Und Bayerns Selbstauffassung ist seit über hundert Jahren, abgesehen von ein paar Splittergruppen, nie wirklich separatistisch, sondern föderalistisch. Was ein großer Unterschied ist, wenn man etwa nach Nordirland oder Katalonien schaut.

Es beginnt schon mit dem Ort, der im Zuge der neuen devolution des zentralistischen Bayern, also der Rückverlagerung von Macht und Behörden in die Provinzen, den Zuschlag für das Geschichtsmuseum bekommen hat. Regensburg ist die alte Hauptstadt des Wittelsbacher Bayern, die "Boiariae metropolis", wie der Chronist Otto von Freising im 12. Jahrhundert schrieb. Und so kommt Regensburg irgendwie auch mit der Ironie klar, dass ein Großteil der historischen Schätze Bayerns Anfang des 19. Jahrhunderts nach München geschafft wurde, und dass das Haus der Bayerischen Geschichte, das zu Beginn gar keine eigene Sammlung hatte, sich manches aus München ausleihen musste, wo es ja schon ein Bayerisches Nationalmuseum gibt.

Regensburg war aber auch eine wichtige Stadt des Alten Reiches. In diesem Jahr vor 500 Jahren wurden aus Regensburg, unter anderem auf Betreiben des Malers Albrecht Altdorfer, die Juden vertrieben - auch dies ein Teil der deutschen Geschichte. In der frühen Neuzeit kam die Stadt in der Oberpfalz als Sitz des Immerwährenden Reichstages dem, was man in dem zersplitterten Reich eine deutsche Hauptstadt hätte nennen können, noch am nächsten. Und als das Alte Reich versunken und Bayern im Jahr 1806 von Napoleons Gnaden zum Königreich erhoben worden war, gewachsen um Franken und Schwaben , da ließ König Ludwig I. nach dem Sieg über Napoleon zwei nationale Monumente bei Regensburg errichten: die Ruhmeshalle Walhalla in Donaustauf und die Befreiungshalle in Kelheim.

In die Walhalla kamen Bildnisse bedeutender Deutscher. Soeben erst wurde diese Tradition mit einer neuen Büste der sozialistischen Grafikerin und Bildhauerin Käthe Kollwitz fortgeführt, einer denkbar unbayerischen Persönlichkeit, die aus Königsberg stammte. In Kelheim sollte an den Sieg über Napoleon als Gemeinschaftsleistung erinnert werden: Achtzehn Kolossalstatuen aller deutschen "Stämme" säumen den runden Tempel, und zur Grundsteinlegung 1842 wurde ein Männerchorstück aufgeführt, dessen Text König Ludwig - kein großer, aber ein begeisterter Poet - höchstselbst gedichtet hatte; die vierte Strophe lautete: "Durch der Zeiten weite Ferne schlinge / Immer sich der Eintracht heilig Band, / In des Teutschen Seele sie durchdringe, / Unbesiegt bleibt dann das Vaterland."

Seitdem, kann man sagen, blieb Bayern im Guten wie im Schlechten mit der deutschen Nation verwoben.

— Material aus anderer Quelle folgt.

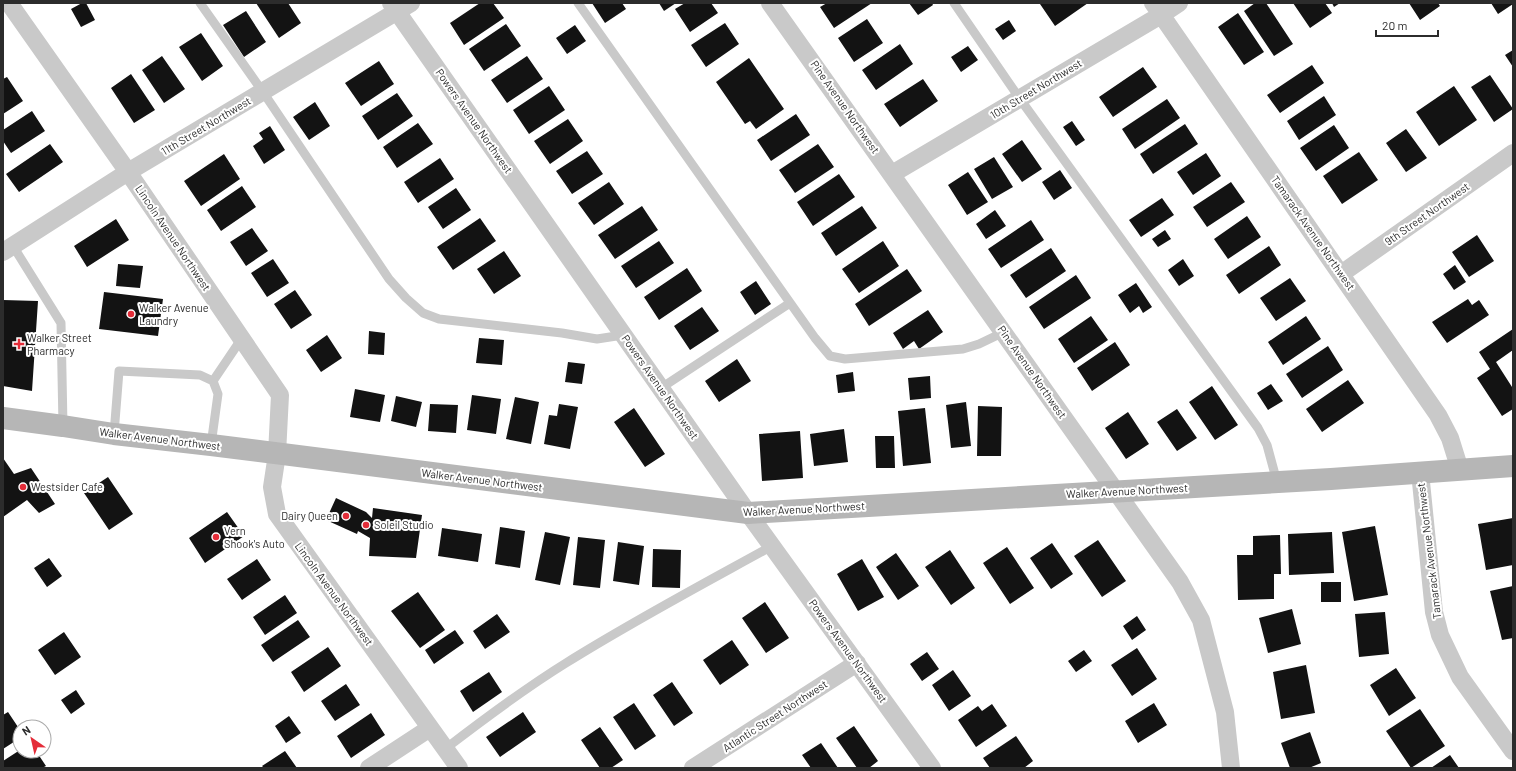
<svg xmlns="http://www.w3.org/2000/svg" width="1516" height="771" viewBox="0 0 1516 771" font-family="Barlow,sans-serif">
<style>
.building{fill:#131313}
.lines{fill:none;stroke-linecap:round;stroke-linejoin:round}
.lane{stroke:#c9c9c9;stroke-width:9}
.street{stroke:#c9c9c9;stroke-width:18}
.secondary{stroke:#b6b6b6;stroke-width:22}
.poi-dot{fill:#e42d39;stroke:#fff;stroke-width:1.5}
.labels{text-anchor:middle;stroke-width:4;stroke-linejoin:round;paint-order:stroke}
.street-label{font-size:11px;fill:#2c2c2c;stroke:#fff}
.poi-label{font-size:11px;fill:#2c2c2c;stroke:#fff;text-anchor:start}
</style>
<rect width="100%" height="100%" fill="#fff"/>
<path class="building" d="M82,3H86L95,20L81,27L71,9Z
M256,3H288L301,23L279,38Z
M480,3H493L504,18L464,45L450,23Z
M592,3H622L626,9L605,23Z
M659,3H676L664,11Z
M685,3H711L718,13L690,32L675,9Z
M827,3H872L834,28L820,7Z
M909,3H932L933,5L918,15Z
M1042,3H1088L1055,26L1040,4Z
M1255,3H1266L1293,44L1274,56L1244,11Z
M1293,3H1325L1332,13L1310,28Z
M1332,3H1340L1334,7Z
M1409,3H1438L1440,6L1420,20Z
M1491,3H1513V4L1498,14Z
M246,11L266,42L244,57L223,25Z
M1238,13L1264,52L1244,65L1218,27Z
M867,19L883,43L854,62L838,38Z
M1009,20L1016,31L1003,40L995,29Z
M725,23L739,44L706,67L691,45Z
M506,24L521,46L484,71L469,49Z
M575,25L586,41L567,54L556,38Z
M201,33L223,66L202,81L179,47Z
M900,44L913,64L876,90L862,70Z
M968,46L978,60L961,72L951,57Z
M1513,50V67L1505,55Z
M162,56L185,89L164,103L142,70Z
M527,56L543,79L507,103L491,80Z
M749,58L784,109L756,129L750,121L745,124L716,82Z
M379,61L394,84L361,106L345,83Z
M1312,65L1324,83L1280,113L1267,95Z
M1143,67L1157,87L1113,117L1099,97Z
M131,74L155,110L134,123L111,88Z
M1490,75L1513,109L1494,122L1471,87Z
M7,77L23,101L3,114V79Z
M923,79L938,101L900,127L884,104Z
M549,86L565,110L529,134L513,110Z
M1454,86L1477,120L1439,146L1416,112Z
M397,93L413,116L378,140L362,116Z
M1324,96L1336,115L1299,140L1287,121Z
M1167,99L1180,118L1135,149L1122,129Z
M315,102L330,126L309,140L293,117Z
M32,111L45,131L11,153L3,141V130Z
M796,114L810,135L771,161L757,140Z
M568,119L583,141L550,164L534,141Z
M1072,121L1085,140L1076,146L1063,127Z
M418,123L433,144L397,168L383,147Z
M1185,124L1198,144L1153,174L1140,154Z
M1334,125L1349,148L1316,171L1300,148Z
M270,126L285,150L264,164L253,146L263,139L259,133Z
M1406,129L1427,158L1406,172L1386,143Z
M1022,140L1042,169L1022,182L1002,154Z
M50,144L63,162L19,192L6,174Z
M818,144L834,167L795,193L779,170Z
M587,151L603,174L572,194L556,171Z
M1359,152L1378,180L1342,204L1323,176Z
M1206,153L1221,176L1193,195L1177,172Z
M224,154L240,179L201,206L184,181Z
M994,157L1013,187L992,199L974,169Z
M440,158L454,179L418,203L404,182Z
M1060,170L1072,188L1054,200L1042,182Z
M968,172L988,202L967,215L948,185Z
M839,174L855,197L813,226L797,202Z
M609,182L624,204L594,225L578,203Z
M1231,182L1245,202L1207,227L1193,207Z
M242,186L256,207L221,231L207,210Z
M456,188L471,210L443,229L428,207Z
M1162,198L1174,215L1141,237L1129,220Z
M642,206L658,230L615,259L598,235Z
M862,206L877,228L836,256L821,233Z
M995,210L1006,226L986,239L976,224Z
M1247,216L1261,237L1228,259L1214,239Z
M480,218L496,241L453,270L437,247Z
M116,219L129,240L87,267L74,246Z
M1031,220L1044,240L1001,268L988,249Z
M252,228L268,251L246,266L230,242Z
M1165,230L1171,239L1158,247L1152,239Z
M1477,235L1494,261L1469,277L1452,252Z
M659,241L674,263L636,288L621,266Z
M883,241L899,266L859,293L842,269Z
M1269,246L1281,265L1239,294L1226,275Z
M1051,248L1066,271L1026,298L1010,275Z
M504,251L521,276L494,294L477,269Z
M273,259L289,283L267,297L251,273Z
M1183,259L1194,276L1179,286L1168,270Z
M118,264L143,266L140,288L116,286Z
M1455,265L1466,282L1454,290L1443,274Z
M687,268L702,291L659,320L644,297Z
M907,269L922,291L869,326L855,304Z
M1076,275L1091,298L1044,329L1029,307Z
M1290,278L1306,301L1276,321L1260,298Z
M756,281L771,304L755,315L740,292Z
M1136,283L1152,307L1143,313L1139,306L1130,313L1118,295Z
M295,290L312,315L291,329L274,304Z
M104,292L163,299L158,336L99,329Z
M1468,299L1472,305L1479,300L1489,315L1447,343L1432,322Z
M3,300L38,301L32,391L3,386Z
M702,307L719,331L690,350L674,326Z
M928,310L943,332L919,349L914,341L903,349L893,333Z
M1091,316L1108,340L1074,363L1058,339Z
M1306,316L1321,339L1283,365L1268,342Z
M1513,329V350L1496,362L1512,387L1513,386V409L1502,416L1477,378L1490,369L1479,352Z
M369,331L385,333L384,355L368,354Z
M327,335L342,358L321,372L306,350Z
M479,338L504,340L502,365L476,363Z
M1115,342L1130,365L1092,391L1077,368Z
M1328,346L1343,370L1302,398L1286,374Z
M737,359L751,381L719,402L705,381Z
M568,362L585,364L582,384L565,382Z
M853,372L855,391L838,393L836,375Z
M930,376L931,398L910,400L908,378Z
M1348,380L1364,403L1322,432L1306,409Z
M1271,384L1283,401L1268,410L1257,393Z
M1212,386L1238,425L1215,440L1189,402Z
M355,389L385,395L380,422L350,417Z
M472,395L501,399L496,434L467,430Z
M396,396L422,402L416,427L391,421Z
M515,397L539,402L531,444L506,439Z
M966,402L971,446L951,448L946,405Z
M430,404L458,405L456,433L428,431Z
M559,404L578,407L570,449L544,444L549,415L557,416Z
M978,406L1002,407L1001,456H977Z
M634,408L665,454L645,467L614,422Z
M925,408L931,463L903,466L898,411Z
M1177,409L1197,438L1177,451L1157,422Z
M1128,412L1149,444L1126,459L1105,428Z
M844,429L848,462L814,466L810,434Z
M800,431L803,478L762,481L759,434Z
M875,436H894L895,468H876Z
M3,458L14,474L31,468L55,504L39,513L27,500L3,517Z
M108,477L133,514L109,530L84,493Z
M336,498L366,512L372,518L373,508L422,515L416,558L369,556L370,538L358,531L357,534L326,520Z
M227,512L244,536L205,563L189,538Z
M1513,518V565L1486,570L1478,524Z
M1375,526L1388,595L1354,601L1342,532Z
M500,527L525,531L520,568L495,564Z
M442,528L482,534L478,562L438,556Z
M545,532L570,537L560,585L535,580Z
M1332,532L1334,573L1289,575L1288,534Z
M1280,535L1281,574H1274V599L1238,600L1237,555H1253V536Z
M578,537L605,540L600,588L573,585Z
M1098,540L1126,581L1102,597L1074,556Z
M618,542L644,546L639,585L613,581Z
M1052,543L1073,574L1051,589L1030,558Z
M1007,547L1034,588L1010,604L983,563Z
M653,549L681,550L680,588L652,587Z
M950,550L975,588L951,605L925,567Z
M896,553L919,586L898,600L876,567Z
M49,558L62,576L47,587L34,568Z
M257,559L271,580L242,600L227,579Z
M862,559L884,597L858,611L837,574Z
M1321,582H1341V602H1321Z
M1513,586V638L1502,640L1490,591Z
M418,592L445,630L420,648L391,611Z
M285,595L297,613L265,635L253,617Z
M765,602L789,638L766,653L742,618Z
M1292,609L1301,644L1268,653L1259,618Z
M1385,612L1389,654L1359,657L1355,614Z
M497,614L510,632L485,649L473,631Z
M1137,616L1146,630L1132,640L1123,626Z
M298,620L310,637L273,662L261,645Z
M455,630L464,643L434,664L425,650Z
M64,632L81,657L55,675L38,650Z
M732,640L749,665L720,685L703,660Z
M328,647L341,666L304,692L291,672Z
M1137,648L1157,679L1132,696L1111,665Z
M1084,650L1092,661L1076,672L1068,661Z
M927,652L939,669L922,681L910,664Z
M1306,665L1315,713L1281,719L1273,672Z
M1396,668L1416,698L1389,716L1370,685Z
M953,670L971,696L949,711L932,685Z
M489,672L502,692L473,712L460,691Z
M672,682L693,713L674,726L653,695Z
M346,684L360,705L335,721L321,701Z
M76,690L85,704L71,714L61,700Z
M634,703L656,736L635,750L613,717Z
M1154,703L1167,725L1138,743L1125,721Z
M992,704L1007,726L976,747L958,720L978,706L982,711Z
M1420,709L1445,746L1411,768L1386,731Z
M8,712L20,730V738L3,749V715Z
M523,712L536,732L500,757L486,737Z
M371,713L385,735L351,758L337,736Z
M289,716L301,733L286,743L275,726Z
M854,726L878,761L869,768H857L836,738Z
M600,727L623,760L611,768H600L581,740Z
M1310,732L1321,763L1309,768H1290L1281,743Z
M1016,736L1033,761L1024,768H990L983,758Z
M821,743L838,768H811L802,755Z
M20,750V751H36L46,766L42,768H3V761Z
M285,751L297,768H264L262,766Z
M1450,755L1459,768H1431Z"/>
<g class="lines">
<path class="lane" d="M200,3L263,92L389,279L406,298L423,313L439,319L562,333L597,339L623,335
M578,3L815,338L830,356L845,359L963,349L979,344L1004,332
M954,3L1020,99L1258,428L1267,445L1277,482
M13,246L61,323L63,426
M213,381L242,338
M661,388L790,303
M114,434L119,371L200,375L213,381L218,394L211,445
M445,749C484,719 524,689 566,663C633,621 703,584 772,546"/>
<path class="street" d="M9,3L128,172L280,395L277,454L272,487L277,514L459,768
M391,3L748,513L932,768
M770,3L1180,582L1201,620L1225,712L1231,768
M1153,3L1438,415L1450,438L1460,470
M892,174L1161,15L1179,3
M3,252L128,172L411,3
M1341,274L1513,153
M1420,472L1434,612L1440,635L1460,677L1513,751
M369,768L430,728
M693,768L857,663"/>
<path class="secondary" d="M3,418L63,426L114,434L211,445L748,513L1331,479L1513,466"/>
</g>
<g class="poi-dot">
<circle cx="131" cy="314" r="4"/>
<path d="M17 338h4v4h4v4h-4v4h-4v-4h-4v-4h4z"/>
<circle cx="23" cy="487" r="4"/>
<circle cx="346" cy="516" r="4"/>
<circle cx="366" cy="525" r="4"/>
<circle cx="216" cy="537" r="4"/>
</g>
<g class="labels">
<g class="street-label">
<text transform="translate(1036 89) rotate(-31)" y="4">10th Street Northwest</text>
<text transform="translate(845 107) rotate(55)" y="4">Pine Avenue Northwest</text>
<text transform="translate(474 121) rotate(55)" y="4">Powers Avenue Northwest</text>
<text transform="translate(206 126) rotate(-31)" y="4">11th Street Northwest</text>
<text transform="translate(1427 214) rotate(-35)" y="4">9th Street Northwest</text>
<text transform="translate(1313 233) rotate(55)" y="4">Tamarack Avenue Northwest</text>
<text transform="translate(173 238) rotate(56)" y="4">Lincoln Avenue Northwest</text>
<text transform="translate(1032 372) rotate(55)" y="4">Pine Avenue Northwest</text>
<text transform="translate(660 387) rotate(55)" y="4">Powers Avenue Northwest</text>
<text transform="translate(160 439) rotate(7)" y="4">Walker Avenue Northwest</text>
<text transform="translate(482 480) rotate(7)" y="4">Walker Avenue Northwest</text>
<text transform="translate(1127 491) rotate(-3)" y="4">Walker Avenue Northwest</text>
<text transform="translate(804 509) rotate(-3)" y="4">Walker Avenue Northwest</text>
<text transform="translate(1429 551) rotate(-97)" y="4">Tamarack Avenue Northwest</text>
<text transform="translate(334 594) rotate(54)" y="4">Lincoln Avenue Northwest</text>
<text transform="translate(848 651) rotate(54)" y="4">Powers Avenue Northwest</text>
<text transform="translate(775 716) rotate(-33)" y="4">Atlantic Street Northwest</text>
</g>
<g class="poi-label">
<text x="139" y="312">Walker Avenue<tspan x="139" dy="13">Laundry</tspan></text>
<text x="27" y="342">Walker Street<tspan x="27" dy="13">Pharmacy</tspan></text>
<text x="31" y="491">Westsider Cafe</text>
<text x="338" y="520" text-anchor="end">Dairy Queen</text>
<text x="374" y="529">Soleil Studio</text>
<text x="224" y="535">Vern<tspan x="224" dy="13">Shook's Auto</tspan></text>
</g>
</g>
<rect width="1516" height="771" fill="none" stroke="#2c2c2c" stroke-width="8"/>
<g transform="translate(32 739) rotate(326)"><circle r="19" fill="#ffffff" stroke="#ababab"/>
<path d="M0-3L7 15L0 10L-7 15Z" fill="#e42d39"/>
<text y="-6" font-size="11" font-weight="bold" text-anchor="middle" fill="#2c2c2c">N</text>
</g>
<path d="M1376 30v6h62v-6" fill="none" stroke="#2c2c2c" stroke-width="2"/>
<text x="1382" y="30" font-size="12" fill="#2c2c2c" stroke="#ffffff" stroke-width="3" paint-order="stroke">20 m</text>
</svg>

Es versuchte zwar zunächst als Teil des "Dritten Deutschland" zwischen Preußen und Österreich seine Eigenständigkeit zu wahren. Aber im Einigungskrieg gegen Frankreich 1870 war der nationale Eifer auch in Bayern nicht gering, ebenso bei Ausbruch des Ersten Weltkriegs. Und natürlich wurde Hitler mit seiner Bewegung hier groß. Nach dem Zweiten Weltkrieg knüpfte Bayern als Bundesland an die nationalromantischen, aber auch an die Traditionen der Wirtschafts-, Wissenschafts- und Kunstförderung der bayerischen Könige an, während zugleich Brauchtum, Kirche, Bauerntum demonstrativ gepflegt wurden.

Gewiss, dagegen standen auch immer bayerische Liberalität, Opposition, Eigensinn. Davon zeigt die neue Dauerausstellung in Regensburg einiges, auf launige, bewusst theatrale, oft arg kursorische Art. Passt schon zu Bayern. Aber es könnte sein, dass das neue Museum etwas zu groß und zu klein zugleich gedacht ist: zu groß für eine bayerische Gaudi, zu klein im Hinblick auf die deutsche Geschichte.